Woolf shares her joy, but dismisses sympathy altogether. No one else has experienced your unique pain, and it is "...better so. Always to have sympathy, always to be accompanied, always to be understood would be intolerable." Surprising, isn't it, how this most social of women should reject others in this circumstance?
"The body smashes itself into smithereens," she says. Joan Didion's migraines smash her world into smithereens, as well. "The physiological error called migraine is, in brief, central to the given of my life... Almost anything can trigger a specific attack of migraine: stress, pressure, allergy, fatigue, an abrupt change in barometric pressure, a contretemps over a parking ticket..."
Always the reporter, Didion reminds us that LSD was developed, originally, as a treatment for migraine. How amusing! My own visual, olfactory, and sensory aura manifestations are hallucinatory enough! Wouldn't LSD be like the hair of the dog that bit you?
Where Woolf basks in the beauty outside her window, Didion hides from the light behind closed shades. Where visitors offer Woolf unwanted sympathy, those in Didion's world offer no sympathy whatsoever: "I'd have a headache, too, spending a beautiful day like this inside with all the shades drawn."

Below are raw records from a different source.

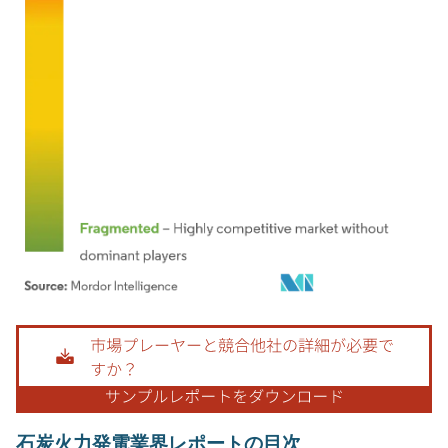
画像 © Mordor Intelligence。再利用にはCC BY 4.0の表示が必要です。
石炭火力発電業界レポートの目次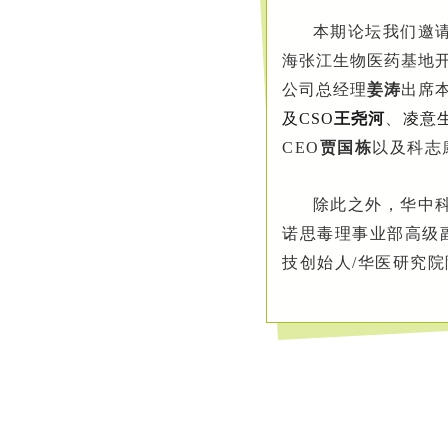
本期论坛我们邀
海张江生物医药基地
公司总经理
姜涛
出席
及CSO
王尧河
、
凌意生
CEO
贾国栋
以及
科志
除此之外，华中
诺思毒理事业部高级
技创始人/华医研究院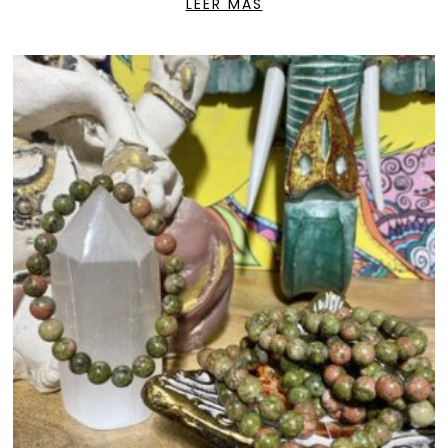
LEER MÁS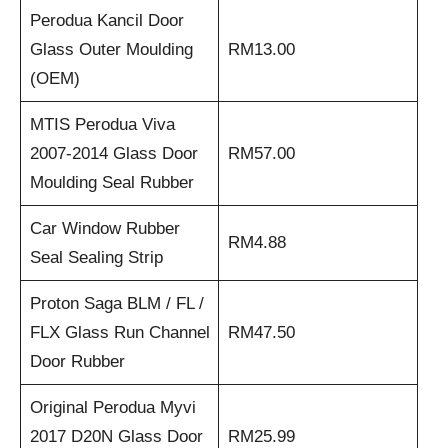
Perodua Kancil Door
Glass Outer Moulding
RM13.00
(OEM)
MTIS Perodua Viva
2007-2014 Glass Door
RM57.00
Moulding Seal Rubber
Car Window Rubber
RM4.88
Seal Sealing Strip
Proton Saga BLM / FL /
FLX Glass Run Channel
RM47.50
Door Rubber
Original Perodua Myvi
2017 D20N Glass Door
RM25.99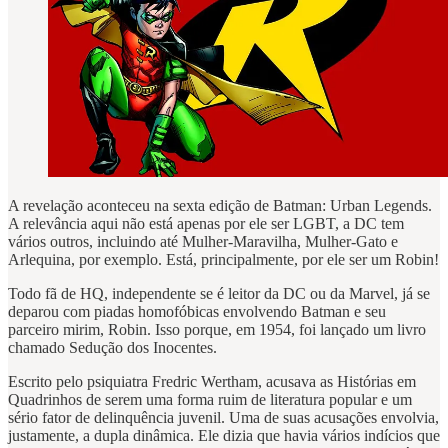
A revelação aconteceu na sexta edição de Batman: Urban Legends.
A relevância aqui não está apenas por ele ser LGBT, a DC tem
vários outros, incluindo até Mulher-Maravilha, Mulher-Gato e
Arlequina, por exemplo. Está, principalmente, por ele ser um Robin!
Todo fã de HQ, independente se é leitor da DC ou da Marvel, já se
deparou com piadas homofóbicas envolvendo Batman e seu
parceiro mirim, Robin. Isso porque, em 1954, foi lançado um livro
chamado Sedução dos Inocentes.
Escrito pelo psiquiatra Fredric Wertham, acusava as Histórias em
Quadrinhos de serem uma forma ruim de literatura popular e um
sério fator de delinquência juvenil. Uma de suas acusações envolvia,
justamente, a dupla dinâmica. Ele dizia que havia vários indícios que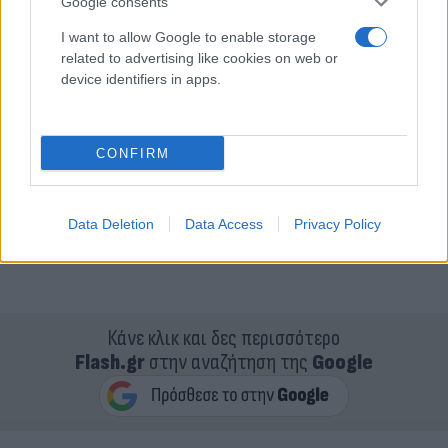
Google consents
I want to allow Google to enable storage
related to advertising like cookies on web or
device identifiers in apps.
CONFIRM
Data Deletion
Data Access
Privacy Policy
Κάνε κλικ και δες περισσότερο
Flash.gr
στην αναζήτηση της
Google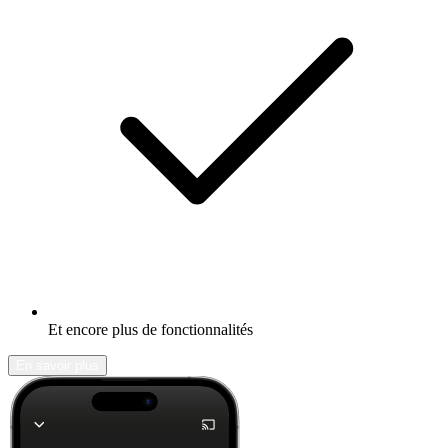
Et encore plus de fonctionnalités
En savoir plus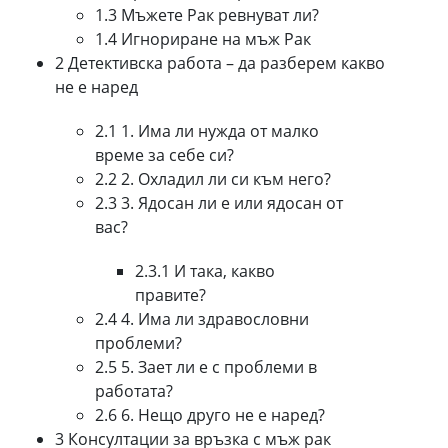
1.3 Мъжете Рак ревнуват ли?
1.4 Игнориране на мъж Рак
2 Детективска работа – да разберем какво
не е наред
2.1 1. Има ли нужда от малко
време за себе си?
2.2 2. Охладил ли си към него?
2.3 3. Ядосан ли е или ядосан от
вас?
2.3.1 И така, какво
правите?
2.4 4. Има ли здравословни
проблеми?
2.5 5. Зает ли е с проблеми в
работата?
2.6 6. Нещо друго не е наред?
3 Консултации за връзка с мъж рак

Two women, two headaches -- the passionate sensualist and the reserved observer. Can you tell where this migraineur's sympathies lie? I can't describe the experience as Didion can, but maybe a fellow American will, since, according to Woolf, "the Americans, whose genius is so much happier in the making of new wards than in disposition of the old, will come to our help and set the springs aflow."